Petit matin au 7ème étage du Comodore hôtel à Busan. Glissent les panneaux de papier de riz sur un horizon délavé de gris. Vue sur le port démesuré, les grues géantes et les ferrys.

Busan, en voiture, se faufiler sur l’autoroute à 5 voies, sortir de la ville cacophonique et désordonnée, les ponts roulants, les congélateurs haut comme des tours et dans lesquels le poisson acheté à bas prix est stocké en attendant le moment propice au profit, containers par milliers,  énormes usines d’où s’échappe une fumée infernale.

Des kilomètres de tunnel sous la mer, puis un pont sur la mer, puis des kilomètres dans le ventre de l’île.  En ligne droite. Le GPS garde le signal.

Une bruine insistante noie le paysage de montagne et de mer, traversées de tunnels hérissés de buildings. Océan indien, sous la pluie obstinée.  Un bateau de poche nous emmène, emballés de plastique, flâner dans le jardin botanique d’Oedo.

Un restaurant haut perché, mélanges de saveur avec vue sur petit port perdu et porte containers au large, dans la lumière du soir vacillant.

Nolebang (Karaoké) endiablé, dans un salon particulier éclaboussé de lumières colorées.

Dans la nuit, allongée sur mon lit, je vois les étoiles du ciel bouger, ce sont les ferrys qui s’en vont et passent sous le pont aux couleurs vives et changeantes.

Tongdosa, le plus grand temple de Corée, où se trouve une des reliques de Boudha, le silence de la spiritualité, les moines en gris et les nonnes. Ecrin de montagnes touffues de vert, qui contraste avec la frénésie de la ville, les colonies d’immeubles sans grâce, le trafic incessant.

Autre temple, celui du Paradis, tapissé de fleurs roses, blanches et mauves. Les cultures embaument. Des petites vieilles accroupies à l’ombre nous interpellent, voudraient bien nous vendre des cierges ou de minuscules figurines de boudhas qui tiendraient compagnie aux statues, se blottiraient au sein des  pierres entassées là pour formuler des voeux.

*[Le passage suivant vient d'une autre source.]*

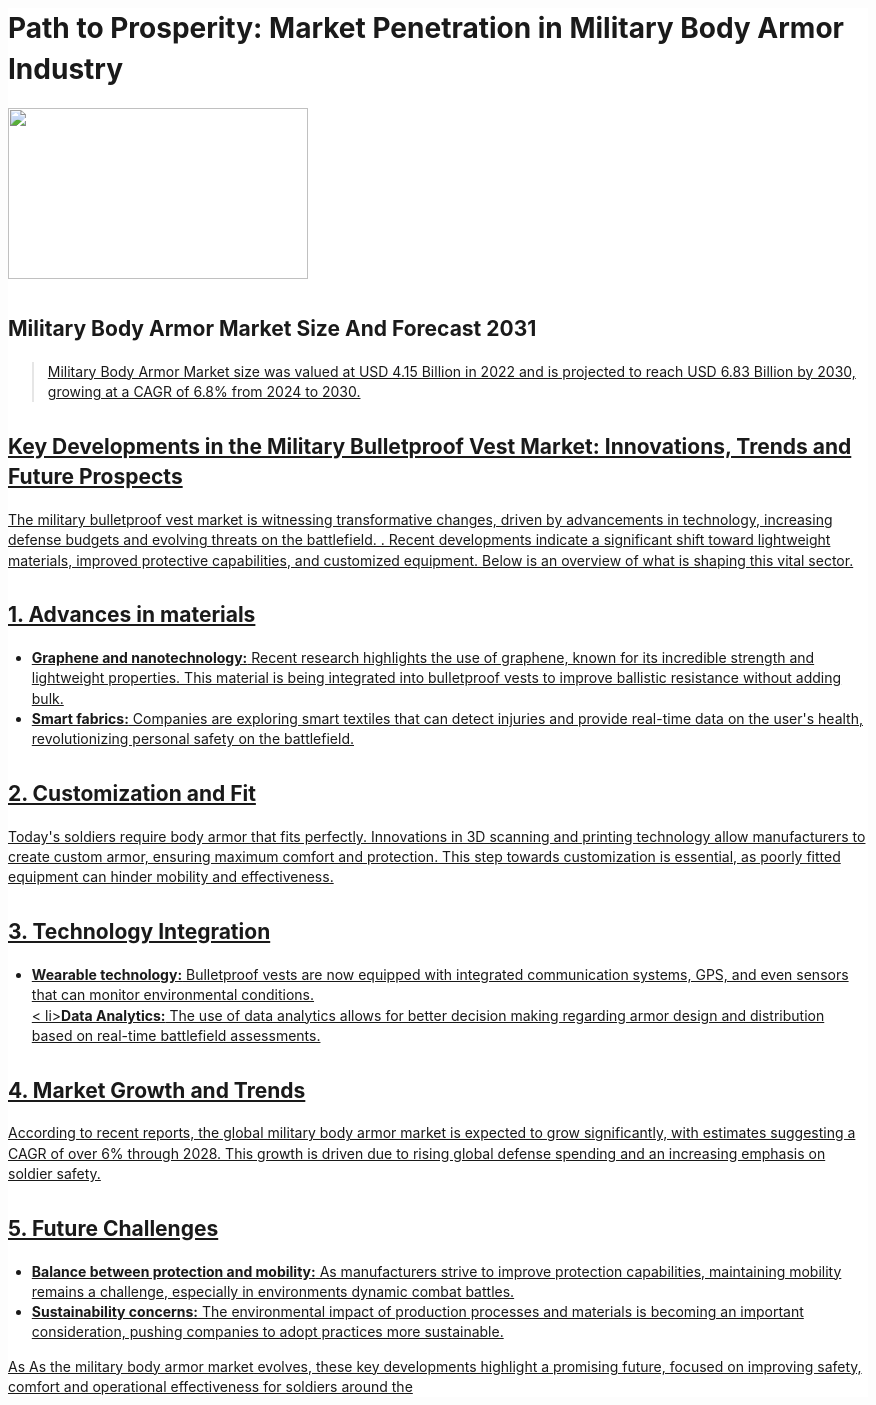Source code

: <h1>Path to Prosperity: Market Penetration in Military Body Armor Industry</h1><img src="https://ffe5etoiles.com/wp-content/uploads/2025/01/MST7-300x171.png" alt="" width="300" height="171" class="aligncenter size-medium wp-image-105565" /><h2>Military Body Armor Market Size And Forecast 2031</h2><blockquote><p><p><a href="https://www.verifiedmarketreports.com/download-sample/?rid=420444&utm_source=Github&utm_medium=362" target="_blank">Military Body Armor Market size was valued at USD 4.15 Billion in 2022 and is projected to reach USD 6.83 Billion by 2030, growing at a CAGR of 6.8% from 2024 to 2030.</strong></span></p></p></blockquote><h2>Key Developments in the Military Bulletproof Vest Market: Innovations, Trends and Future Prospects</h2><p>The military bulletproof vest market is witnessing transformative changes, driven by advancements in technology, increasing defense budgets and evolving threats on the battlefield. . Recent developments indicate a significant shift toward lightweight materials, improved protective capabilities, and customized equipment. Below is an overview of what is shaping this vital sector.</p><h2>1. Advances in materials</h2><ul><li><strong>Graphene and nanotechnology:</strong> Recent research highlights the use of graphene, known for its incredible strength and lightweight properties. This material is being integrated into bulletproof vests to improve ballistic resistance without adding bulk.</li><li><strong>Smart fabrics:</strong> Companies are exploring smart textiles that can detect injuries and provide real-time data on the user's health, revolutionizing personal safety on the battlefield. </li></ul><h2>2. Customization and Fit</h2><p>Today's soldiers require body armor that fits perfectly. Innovations in 3D scanning and printing technology allow manufacturers to create custom armor, ensuring maximum comfort and protection. This step towards customization is essential, as poorly fitted equipment can hinder mobility and effectiveness.</p><h2>3. Technology Integration</h2><ul><li><strong>Wearable technology:</strong> Bulletproof vests are now equipped with integrated communication systems, GPS, and even sensors that can monitor environmental conditions.</li> < li><strong>Data Analytics:</strong> The use of data analytics allows for better decision making regarding armor design and distribution based on real-time battlefield assessments.</li> </ul><h2>4. Market Growth and Trends</h2><p>According to recent reports, the global military body armor market is expected to grow significantly, with estimates suggesting a CAGR of over 6% through 2028. This growth is driven due to rising global defense spending and an increasing emphasis on soldier safety.</p><h2>5. Future Challenges</h2><ul><li><strong>Balance between protection and mobility:</strong> As manufacturers strive to improve protection capabilities, maintaining mobility remains a challenge, especially in environments dynamic combat battles.</li><li ><strong>Sustainability concerns:</strong> The environmental impact of production processes and materials is becoming an important consideration, pushing companies to adopt practices more sustainable. </li></ul><p>As As the military body armor market evolves, these key developments highlight a promising future, focused on improving safety, comfort and operational effectiveness for soldiers around the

Les marchands du temple précèdent Yonggungsa, joliment perché sur la mer, les touristes viennent là. Ecriteaux rédigés en anglais, un petit air de small world boudhique à la Disney.

Bimbimpab et Shabu Shabu, balade en bord de mer, Le graphisme épuré des pins sur les  falaises, et les avant postes militaires, les barbelés au sommet pour ne pas oublier l’ennemi nord coréen, le marché aux poissons où vivent collés serrés dans des bassines en plastique de couleurs vives : poissons étranges, coquillages et crustacés inconnus.

Dans la nuit à la plage et 60 étages illuminés au bord de l’océan.  Inventaire à la Prévert de nos jours coréens.

Retour à Séoul. Course poursuite à la James Bond pour attraper le bus. Terminal planqué derrière un centre commercial, incognito derrière les panneaux, total coréen. Lost in translation.